Polling data indicates steadily climbing public support for medical and recreational sales. More than six in ten Americans now back marijuana legalization, according to the Pew Research Center, double the level in 2000.
Saphira Galoob, whose lobbying firm primarily works with cannabis companies, said she’s seen a corresponding change in perceptions about the industry on K Street.
“In the past, there was concern that if they took on a cannabis client it could undermine other larger clients,” said Galoob, who is a senior adviser to the National Cannabis Roundtable, another industry group. “And so they were very skittish about having a cannabis client as a part of their portfolio.”
Cannabis advocates point to last year’s passage of the First Step Act, which aims to help prisoners successfully transition to post-incarceration life, as evidence that the Senate could yet come around on marijuana legislation. The criminal justice overhaul — which was strongly backed by the White House — passed with overwhelming bipartisan support after McConnell agreed to let it come up for a vote.
“Sen. McConnell is nothing if not attuned to political forces,” Rep. Earl Blumenauer (D-Ore.), the dean of marijuana legalization backers on Capitol Hill, told reporters last week. “Candidly, if I were in his shoes, and wanted to minimize my losses in the 2020 election, I wouldn’t make cannabis a target.”
The 2020 presidential contest could further shake up the dynamic. Almost all Democratic presidential contenders have not only embraced legalization, but are framing it as a criminal and economic justice issue.
The Trump administration has given mixed signals about where it stands. Former Attorney General Jeff Sessions sent tremors through the industry by rescinding a memo stating that federal authorities wouldn’t crack down on states with legal cannabis markets. But his successor, William Barr, suggested during congressional testimony earlier this month that he would support legislation like the STATES Act, which sanctions medical and recreational sales in states where they’ve been authorized.
Sen.
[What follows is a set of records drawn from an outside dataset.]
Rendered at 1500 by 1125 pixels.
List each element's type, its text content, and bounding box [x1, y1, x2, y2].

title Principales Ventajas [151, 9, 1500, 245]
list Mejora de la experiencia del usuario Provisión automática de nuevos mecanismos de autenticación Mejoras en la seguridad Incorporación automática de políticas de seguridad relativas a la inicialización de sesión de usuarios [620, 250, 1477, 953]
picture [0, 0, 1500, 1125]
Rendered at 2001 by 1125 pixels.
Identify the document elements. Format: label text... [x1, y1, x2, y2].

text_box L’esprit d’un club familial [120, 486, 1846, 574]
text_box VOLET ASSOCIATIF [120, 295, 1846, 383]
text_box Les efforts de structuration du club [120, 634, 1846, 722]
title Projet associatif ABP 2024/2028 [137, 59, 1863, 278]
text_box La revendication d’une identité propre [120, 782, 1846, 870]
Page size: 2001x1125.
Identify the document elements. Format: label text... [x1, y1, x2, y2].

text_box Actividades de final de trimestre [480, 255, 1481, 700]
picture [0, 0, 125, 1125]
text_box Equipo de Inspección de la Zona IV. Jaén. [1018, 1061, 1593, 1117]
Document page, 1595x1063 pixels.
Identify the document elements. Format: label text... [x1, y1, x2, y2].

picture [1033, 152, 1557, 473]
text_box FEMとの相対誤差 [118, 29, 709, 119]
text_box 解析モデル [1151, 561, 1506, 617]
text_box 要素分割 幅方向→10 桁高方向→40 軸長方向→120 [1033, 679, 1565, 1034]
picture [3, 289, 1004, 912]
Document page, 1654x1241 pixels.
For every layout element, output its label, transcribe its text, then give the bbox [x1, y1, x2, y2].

Cory Gardner, an embattled Republican incumbent from pot-loving Colorado, said Trump told him he would sign the STATES Act if it got to him.
Justin Strekal, political director for the veteran legalization advocacy group NORML, says the issue has appeal across the ideological spectrum. But he and other advocates argue that it’s not enough for lawmakers to simply address the concerns of industry. They must also tackle the thornier issues around racial and economic justice.
“When we lean in on framing this as a right of individual liberty, individual freedom and individual justice, that’s where we have space to grow in support,” Strekal said.